One good post can drive leads for years. But most businesses publish three posts at launch and then stop. That's not a content strategy.
Paid Ads Only Work If You Know Your Numbers
Running Google Ads or Facebook Ads without knowing your conversion rate and customer lifetime value is just burning money.
If you spend £500 on ads, get 100 clicks, and zero conversions, you've learned nothing except that your site doesn't convert. Fix that first.
But once you know a visitor is worth £X and converts at Y%, ads become predictable. You can scale them. Until then, it's guesswork.
You Need to Build an Audience
The businesses that grow fastest aren't just driving cold traffic to their site. They're building an audience that already knows and trusts them.
That means:
- Email list (even a small one is valuable)
- Social media presence (LinkedIn, Twitter, wherever your audience is)
- Referrals from existing customers
- Partnerships with complementary businesses
When you launch something new, you have people to tell. You're not starting from zero every time.
The First 90 Days Matter
Most businesses launch a site and do nothing for the first three months. Then they wonder why traffic is flat.
Here's what you should be doing:
Weeks 1–4: Publish 4–8 foundational content pieces targeting your core keywords. Set up Google Search Console and Analytics. Make sure tracking works.
Weeks 5–8: Start promoting content on LinkedIn, in relevant communities, and via email if you have a list. Reach out for backlinks from industry sites.
Weeks 9–12: Analyze what's working. Double down on content topics that get traction.
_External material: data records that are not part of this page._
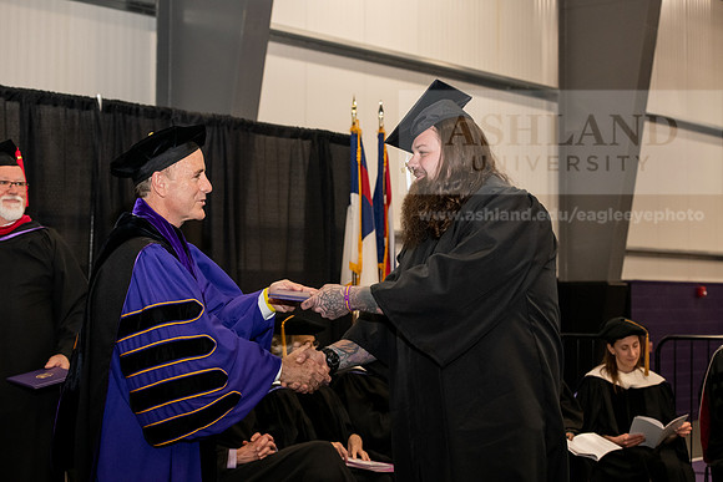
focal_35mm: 70
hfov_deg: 28.8
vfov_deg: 19.5
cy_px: 241
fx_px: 1406
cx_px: 362
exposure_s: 1/200
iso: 2500
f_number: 5.6
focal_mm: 70
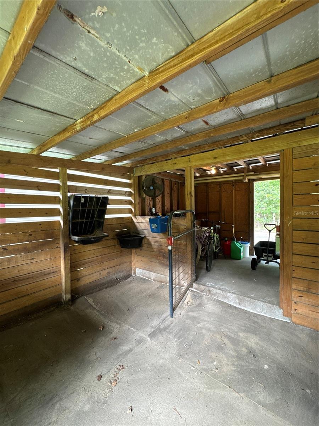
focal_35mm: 14
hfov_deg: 85.7
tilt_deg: -1.0
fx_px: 172
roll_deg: +1.5
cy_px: 213
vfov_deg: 102.1
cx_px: 160
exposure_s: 1/60
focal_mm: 2.22
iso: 320
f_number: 2.2
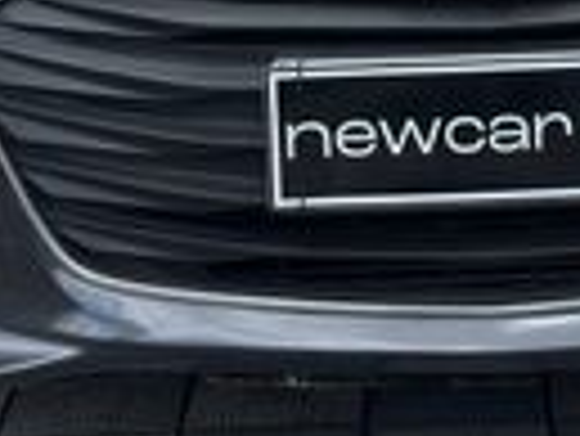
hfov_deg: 11.2
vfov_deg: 8.4
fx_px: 2935
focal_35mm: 175
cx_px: 472
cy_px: -157
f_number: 1.78
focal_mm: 6.76
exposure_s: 1/2179
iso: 64
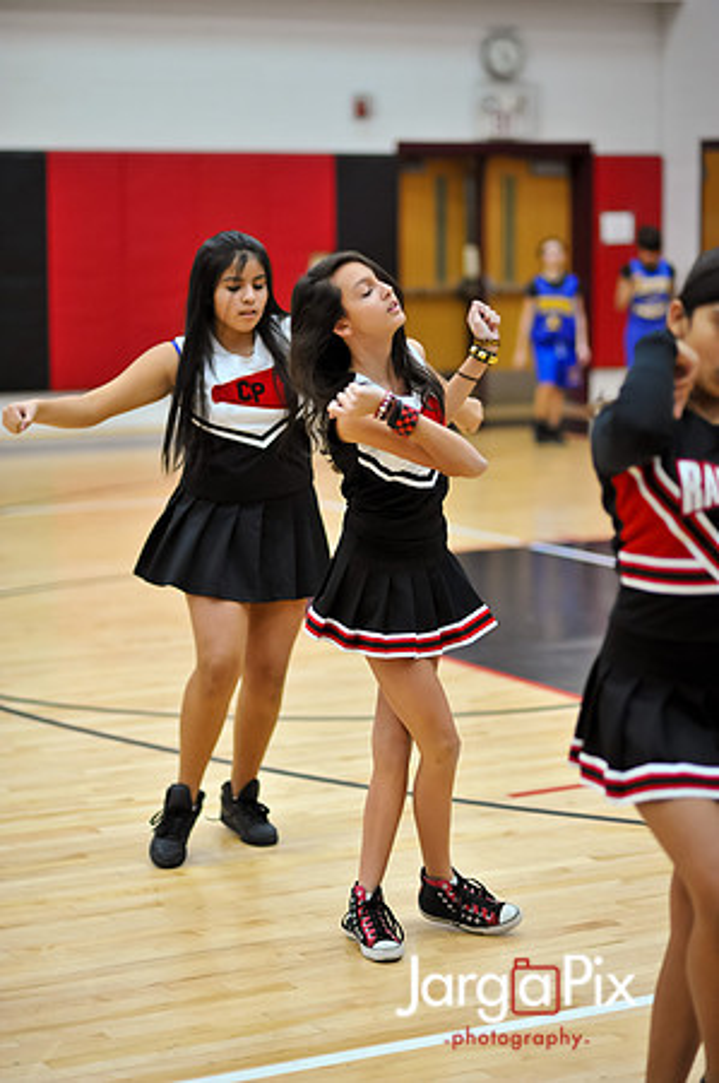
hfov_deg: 16.0
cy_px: 542
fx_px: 2552
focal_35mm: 85
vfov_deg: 23.9
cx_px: 360
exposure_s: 1/500
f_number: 2
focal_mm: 85
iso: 1800
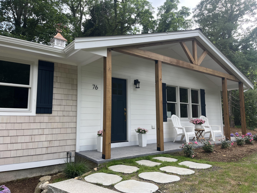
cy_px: 96
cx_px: 128
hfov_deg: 67.3
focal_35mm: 26
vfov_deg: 53.1
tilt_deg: +5.7
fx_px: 193
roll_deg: +0.6
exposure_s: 1/928
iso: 50
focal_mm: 5.1
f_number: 1.6
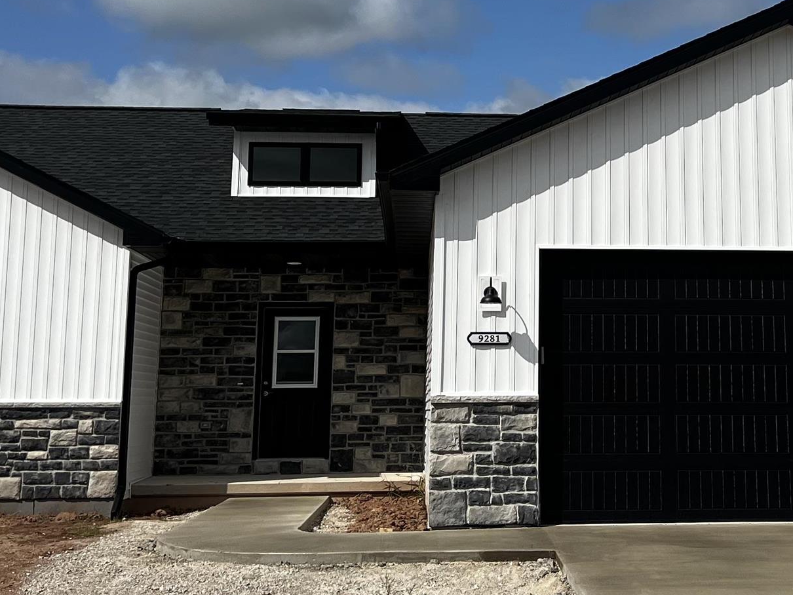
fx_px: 1512
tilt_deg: +10.5
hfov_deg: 29.0
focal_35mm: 66
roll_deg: +0.7
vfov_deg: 21.9
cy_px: 106
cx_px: 586
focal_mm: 5.7
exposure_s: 1/9434
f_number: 1.5
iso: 50
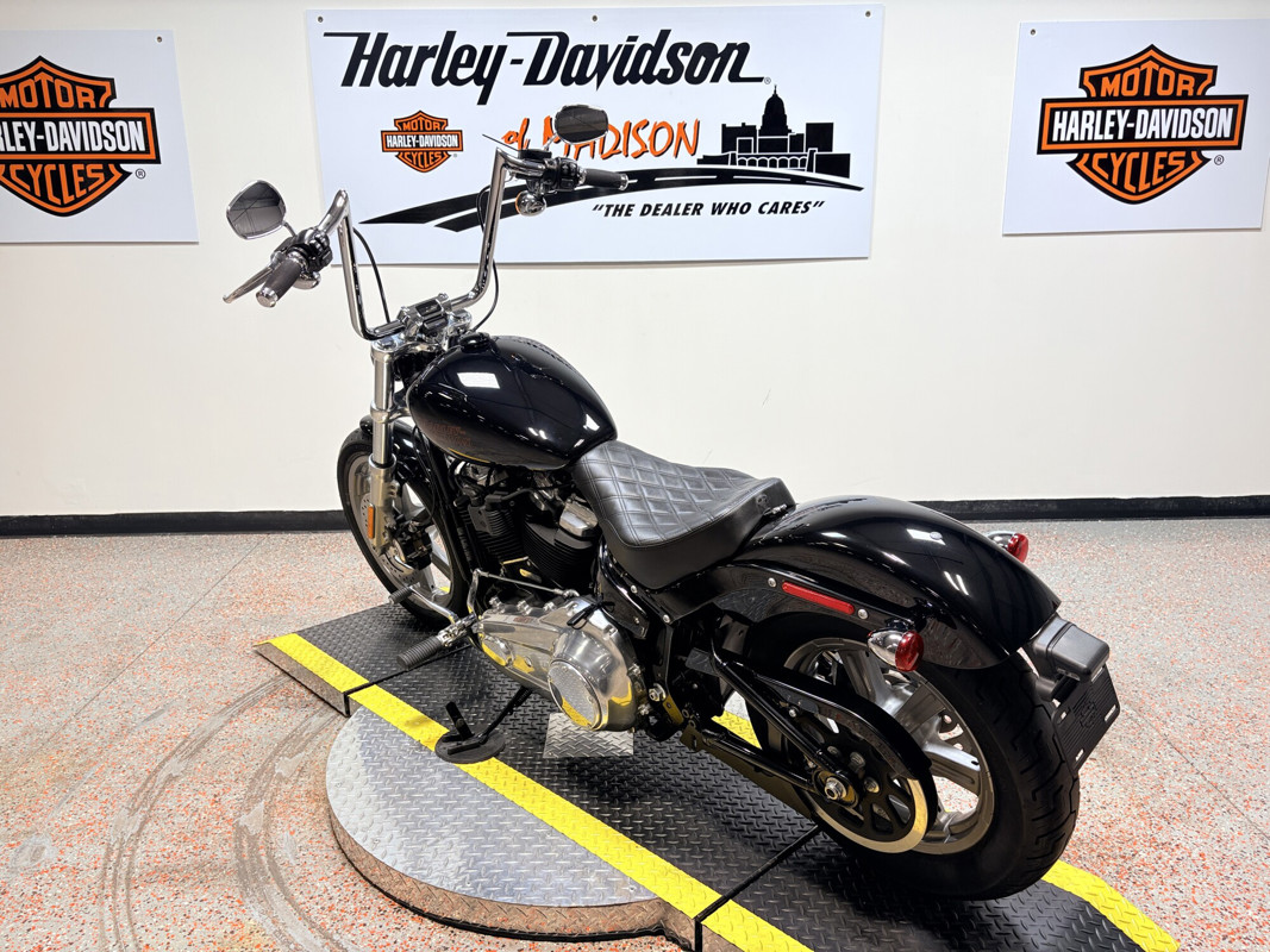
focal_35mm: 26
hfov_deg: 67.3
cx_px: 635
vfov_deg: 53.1
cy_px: 476
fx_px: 954
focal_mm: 5.96
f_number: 1.6
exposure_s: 1/120
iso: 40
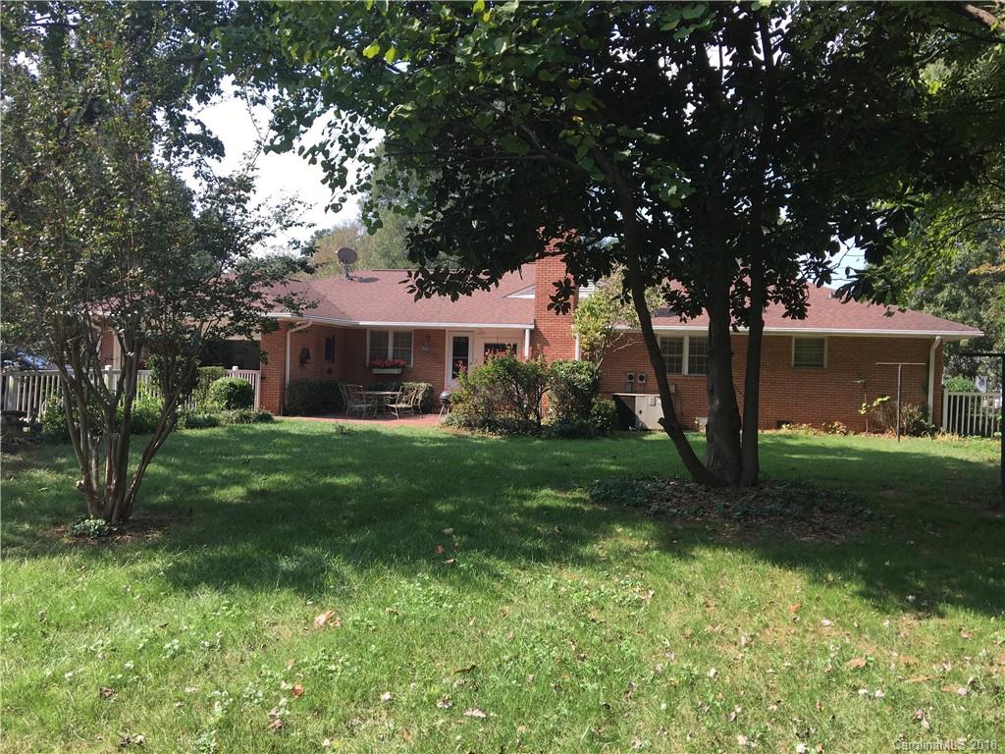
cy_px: 377
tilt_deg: +0.9
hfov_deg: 61.7
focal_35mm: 29
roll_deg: -1.4
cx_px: 502
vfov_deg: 48.2
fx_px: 842
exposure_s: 1/458
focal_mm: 4.15
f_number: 2.2
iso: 25
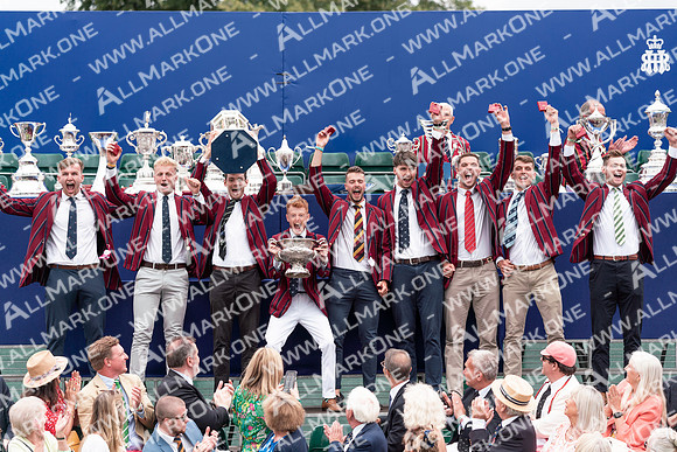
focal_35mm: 105
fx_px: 1975
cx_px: 338
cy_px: 226
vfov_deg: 13.0
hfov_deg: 19.5
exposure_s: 1/250
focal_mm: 105
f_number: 2.8
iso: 100
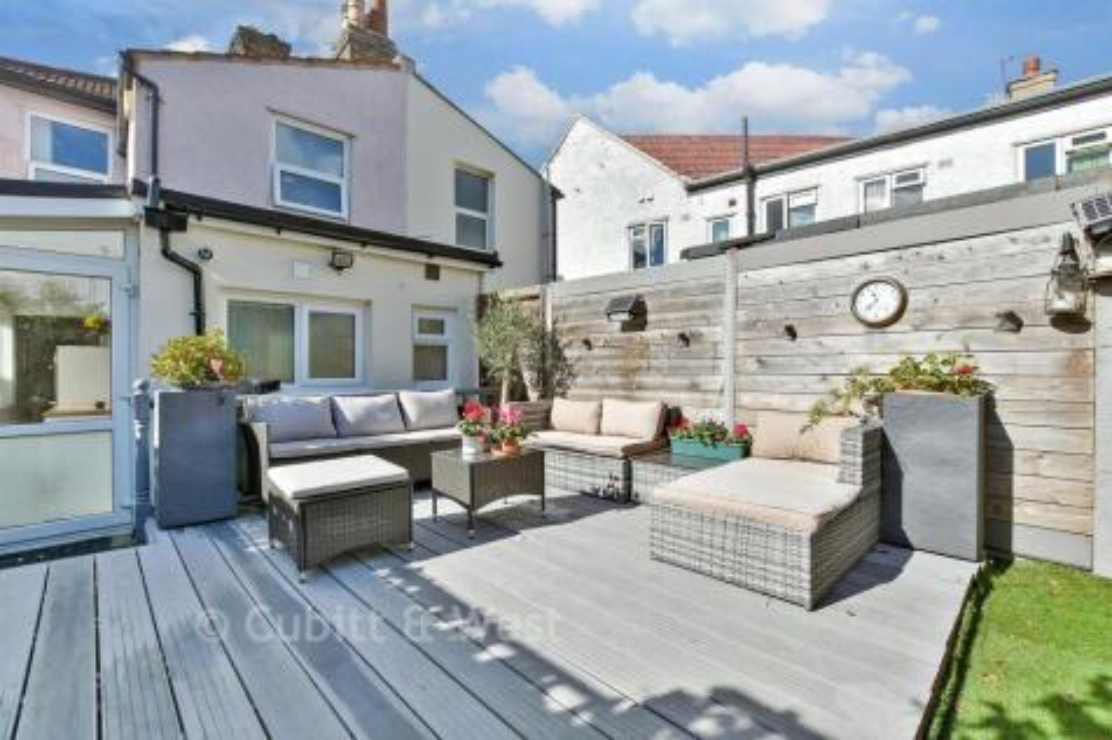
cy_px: 370
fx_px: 463
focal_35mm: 15
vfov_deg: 77.3
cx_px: 556
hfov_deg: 100.4
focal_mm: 10
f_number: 8
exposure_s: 1/320
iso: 160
Start testing paid ads if conversions are strong.
Do nothing and your site will sit at 50 visitors a month forever.
Traffic Isn't Vanity, It's Survival
You can't optimize for conversion if you don't have traffic. You can't test messaging. You can't gather feedback. You can't grow.
A website without traffic is a dead asset.
Build the site, then build the strategy to fill it. Both matter.